The debate, which has its roots in the Reagan Administration's attempt to reinterpret the 1972 Anti-Ballistic Missile Treaty, is not one to stir the public imagination, and it says nothing about the terms of the INF treaty itself. But it is the kind of fight Washington thrives on, pitting powerful congressional Democrats against a Republican President and secretary of state on fundamental issues of institutional power.
On a more overtly political level, it also has bearing upon who gets the credit for a treaty that most consider a good deal for the United States and that appears certain to be overwhelmingly ratified by the Senate.
"They're confronting a fundamental political issue," said Jack Mendelsohn, deputy director of the Arms Control Assn., a private organization that monitors arms control issues. "Can the Administration be relied upon to tell the truth? Is the United States a reliable treaty partner?
"Nunn is arguing on a constitutional basis, trying to get at what the ratification process really means," Mendelsohn said.
The dispute arose from the Administration's unilateral declaration in 1985 that the 16-year-old ABM treaty allows extensive space testing of components of President Reagan's anti-missile "Star Wars," or Strategic Defense Initiative.
This so-called "broad" reading of the ABM treaty directly contradicted testimony that officials of the Richard M. Nixon Administration had given the Senate in 1972 about the treaty's limits.
Reagan Administration officials have insisted that the executive branch has the constitutional right to reinterpret treaties over the years. But furious Democrats charged that the Senate cannot be expected to ratify an accord if its meaning can be changed later.
The INF treaty ratification hearings became a forum for the dispute, with Nunn last week barring any further testimony from Administration witnesses until the Senate was assured that the interpretation it was hearing was definitive.
Shultz's letter, delivered to the Senate leaders Tuesday night and released publicly Wednesday, said that "all INF testimony of executive branch officials within their authorized scope (will be) authoritative." Shultz also pledged that "the Reagan Administration will in no way depart from the INF treaty as we are presenting it to the Senate."
Avoided Setting Precedent
However, Shultz carefully avoided setting a precedent for the more sweeping strategic arms talks now under way with the Soviets and did not bind future presidents to the agreement. Nor does the letter "have any impact on past treaties," according to White House spokesman Marlin Fitzwater.
"I emphasize it deals with consideration of the INF treaty, not past treaties," Fitzwater said.
Nevertheless, the concession did allow the Democrats to exact a price for passing on a treaty they already supported. Nunn announced that his committee will be willing to hear from Administration officials next week when ratification hearings resume. Shultz is scheduled to appear Tuesday.

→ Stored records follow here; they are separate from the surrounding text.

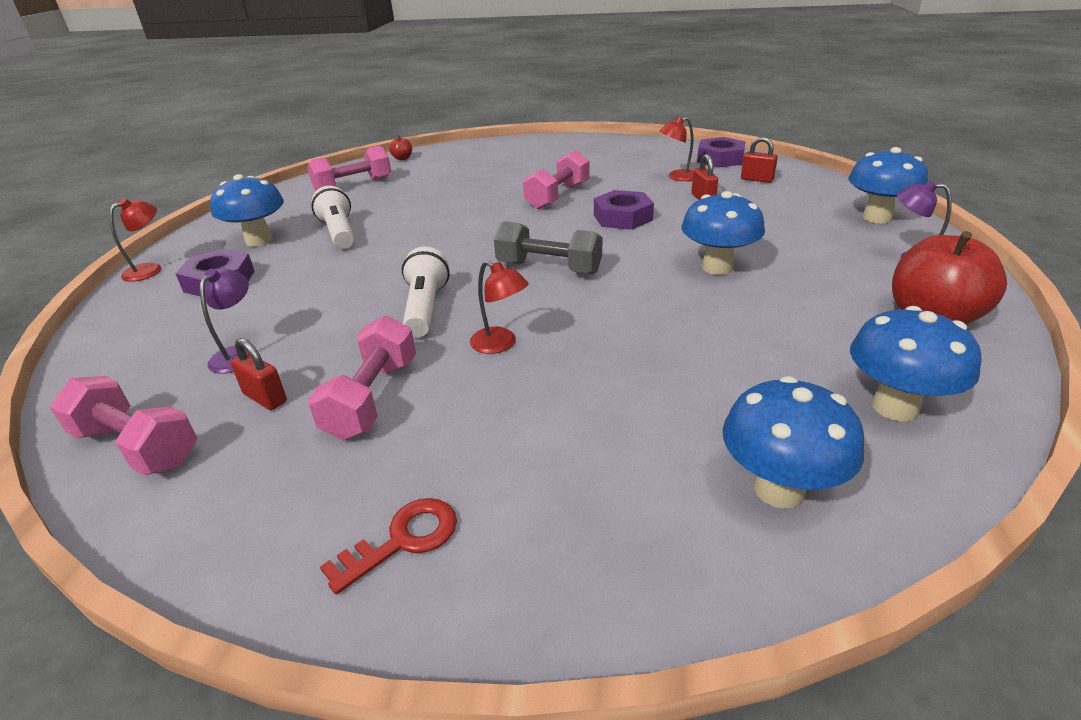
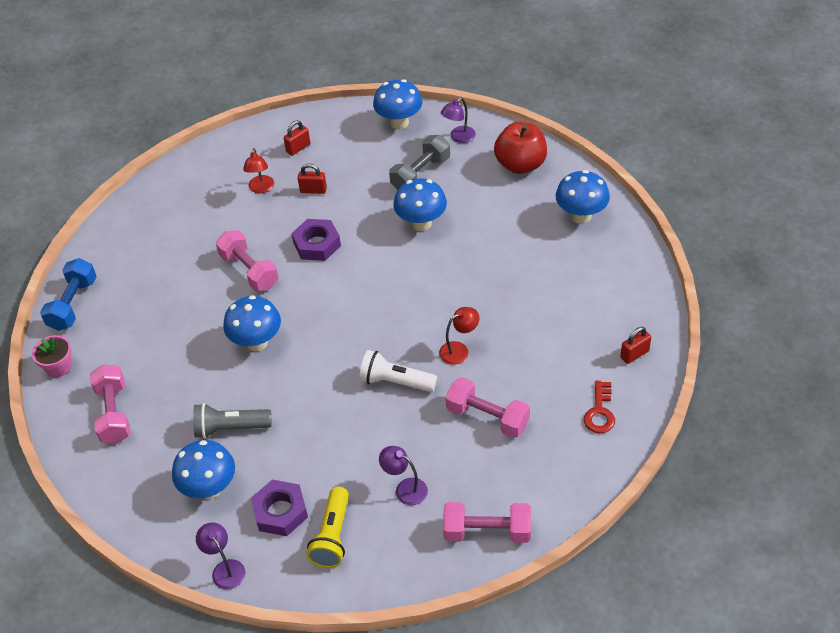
camera: 70 degrees left, 15 degrees up
(137, 446) = (487, 532): pink dumbbell -> pink dumbbell turned 45 degrees clockwise
(150, 269) = (225, 569): red lamp -> purple lamp
(173, 319) = (332, 536): none -> yellow flashlight
(265, 398) = (464, 471): red padlock -> red padlock (634, 354)
(339, 233) = (230, 428): white flashlight -> grey flashlight
(402, 158) = (59, 367): red apple -> pink flower pot
(403, 540) = (600, 412): red key -> red key turned 150 degrees counterclockwise
(474, 148) = (73, 304): none -> blue dumbbell
(549, 268) = (374, 306): grey dumbbell -> grey dumbbell (420, 174)
(720, 159) = (240, 150): purple nut -> none
(779, 489) = (615, 278): blue mushroom -> blue mushroom (257, 342)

Backers of the space-based missile defense program and of the Administration's reading of the ABM treaty had urged Shultz not to back down, arguing that to do so would undercut the case for the legality of SDI under the 1972 anti-missile treaty.
Sen. Pete Wilson (R-Calif.) was among a group of Republican senators who met with Shultz last week and blocked an earlier effort to compromise with the Democrats. Wilson said that such a deal would threaten SDI and executive branch authority to negotiate treaties. He also said he found it "offensive" that Democrats were demanding an assertion from the President, in writing, that he will not lie to the Senate.
Soviets Not Committed
Wilson and other Republicans also pointed out that letters from the secretary of state and unilateral declarations by the U.S. Senate are in no way binding on the Soviets, who are obligated only by the strict language of the treaty itself.